Team Girls on Fire is just one team in the Less Cancer Challenge 300 taking place throughout the month of July. The intent of the Challenge is to focus concern on initiatives that prevent cancer and to raise funds to support such efforts. To participate, supporters set the intention to do any activity in multiples of 300 – from walking for three hundred minutes (ten minutes a day with one day off) to biking for three hundred miles, like Tobias’ team, to doing 30 minutes of yoga stretching 2-3 times per week in the month of July.
People can participate in any locale and do any single or combination of activities, measuring by minutes, miles, or meters. The event both gets people moving, (a good way to help prevent this disease), and it’s also a way to contribute to the cause of lessening the incidence of cancer. People can go to Crowdrise.com to join a team, or create a team, as well as contribute to the cause.

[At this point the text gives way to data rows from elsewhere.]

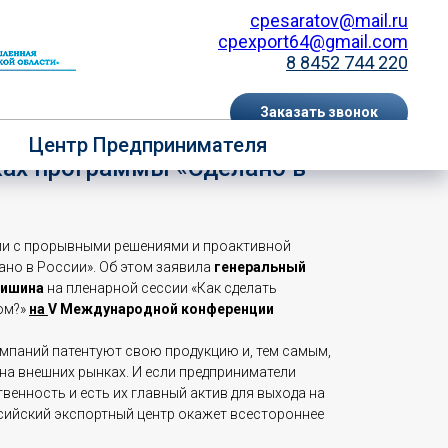
cpesaratov@mail.ru
cpexport64@gmail.com
8 8452 744 220
Заказать звонок
жные рынки запатентованную
Центр Предпринимателя
EN
RU
ах программы «Сделано в
ии с прорывными решениями и проактивной
ано в России». Об этом заявила
генеральный
кишина
на пленарной сессии «Как сделать
ом?»
на
V Международной конференции
мпаний патентуют свою продукцию и, тем самым,
 на внешних рынках. И если предприниматели
енность и есть их главный актив для выхода на
ссийский экспортный центр окажет всестороннее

Although death rates due to cancer have fallen, the incidence of cancer continues to climb. According to the Mt. Sinai Children’s Environmental Health Center, “Between 1975 and 2004, among children age fourteen and younger, primary brain cancer increased by forty percent and leukemia by over sixty percent,” making cancer the second leading cause of death for children.

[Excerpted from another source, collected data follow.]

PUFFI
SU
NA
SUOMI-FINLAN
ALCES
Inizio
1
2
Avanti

That’s why Less Cancer founder Bill Couzens says it’s vital to make a distinction between early detection (such as mammograms or other screening measures) and prevention, specific actions and policies that can reduce the likelihood of getting the disease.
Both lifestyle factors like obesity, tanning bed use, inactivity (and toxic exposures) play an indisputable role in cancer incidence. Targeting prevention has been shown to make a great difference. For example, when smoking was identified as a high risk factor, programs promoting smoking cessation were successful in lowering the rates of cancer incidence. Nevertheless, the vast majority of cancer dollars are currently spent finding a cure, (or on early diagnosis) with little funding deployed to explore and promote the range of preventative lifestyle choices, like eating a healthier diet, using sunscreen, getting regular dermatological exams and others. Along with social policy measures, like regulating toxic chemicals, these chances can really make a difference.

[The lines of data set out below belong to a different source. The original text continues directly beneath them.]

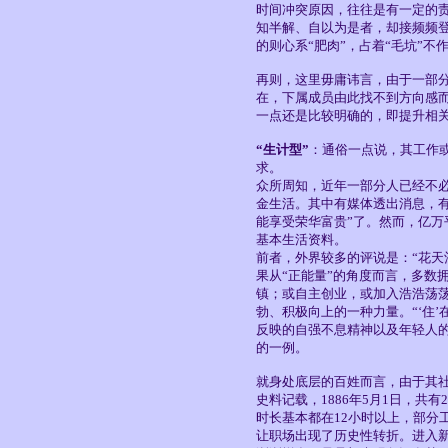
时间冲突原因，往往是有一定的
知半解、自以为是者，却接频频登
的则心系“肥肉”，占着“毛坑”不
再则，这里毋庸讳言，由于一部
在，下属成员由此找不到方向感
一点还是比较明确的，即提升相
“生计型”
：通俗一点说，其工作
求。
众所周知，近年一部分人已经不
金生活。其中有媒体透出消息，
能享受荣华富贵”了。然而，亿
基本生活资料。
前者，外界较多的评说是：“花天
果从“正能量”的角度而言，多数
镇；或自主创业，或加入浩浩荡荡
勃、积极向上的一种力量。“‘住
反映的自强不息精神以及年轻人
的一例。
就身处底层的百姓而言，由于其
史料记载，1886年5月1日，共
时长基本都在12小时以上，部分
让职场出现了历史性转折。进入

“My intention is to create a funding model for prevention,” says Couzens, who was inspired to found the member organization in 2004 after the death of several close family members due to cancer. “Of course I wish there was a cure, I wish there was this magic bullet to save the people I love. But my intention is help people focus on not getting to that place.”
“We’ve gotten to the point where cancer is an expected phase of the human life cycle,” says Couzens. “Two thirds of all cancers are preventable. We need to get a better handle on all the reasons that is happening and prevent it. With terminal melanoma on the rise, there are still 30 million users of tanning beds. More people need to be educated to sunscreen use, and skin cancer screening.”
Couzens sees these gaps as opportunities for media and community outreach to raise awareness. Less Cancer was among the Founders of National Cancer Prevention Day, signed into law on February 4, 2013. “It’s all about education to risk factors in schools, in communities and in the media. I feel confident we can have less cancer when we focus on prevention.”